Recorded data Start Marker
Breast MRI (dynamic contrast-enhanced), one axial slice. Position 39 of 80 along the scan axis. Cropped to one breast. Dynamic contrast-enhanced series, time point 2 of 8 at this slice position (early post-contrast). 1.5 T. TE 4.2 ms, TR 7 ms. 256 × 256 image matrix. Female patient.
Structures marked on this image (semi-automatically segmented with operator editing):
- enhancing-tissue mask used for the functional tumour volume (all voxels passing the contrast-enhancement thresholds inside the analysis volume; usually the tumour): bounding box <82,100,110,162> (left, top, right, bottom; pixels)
Recorded data End Marker
Recorded data Start Marker
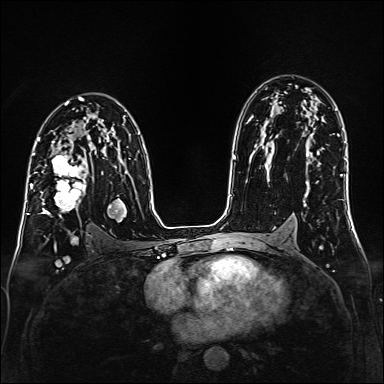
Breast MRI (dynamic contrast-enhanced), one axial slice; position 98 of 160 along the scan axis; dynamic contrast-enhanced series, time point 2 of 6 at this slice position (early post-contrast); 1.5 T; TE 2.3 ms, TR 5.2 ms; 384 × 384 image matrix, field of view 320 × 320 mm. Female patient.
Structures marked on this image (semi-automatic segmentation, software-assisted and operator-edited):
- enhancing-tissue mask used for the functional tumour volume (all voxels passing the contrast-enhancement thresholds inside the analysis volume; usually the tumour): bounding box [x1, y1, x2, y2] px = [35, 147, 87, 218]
Recorded data End Marker
From the entries above, restate word for word the lines from the line containing "(semi-automatic segmentation, software-assisted" to the line containing "147, 87, 218]", both ends included, and nothing more.

_Solution below_
Structures marked on this image (semi-automatic segmentation, software-assisted and operator-edited):
- enhancing-tissue mask used for the functional tumour volume (all voxels passing the contrast-enhancement thresholds inside the analysis volume; usually the tumour): bounding box [x1, y1, x2, y2] px = [35, 147, 87, 218]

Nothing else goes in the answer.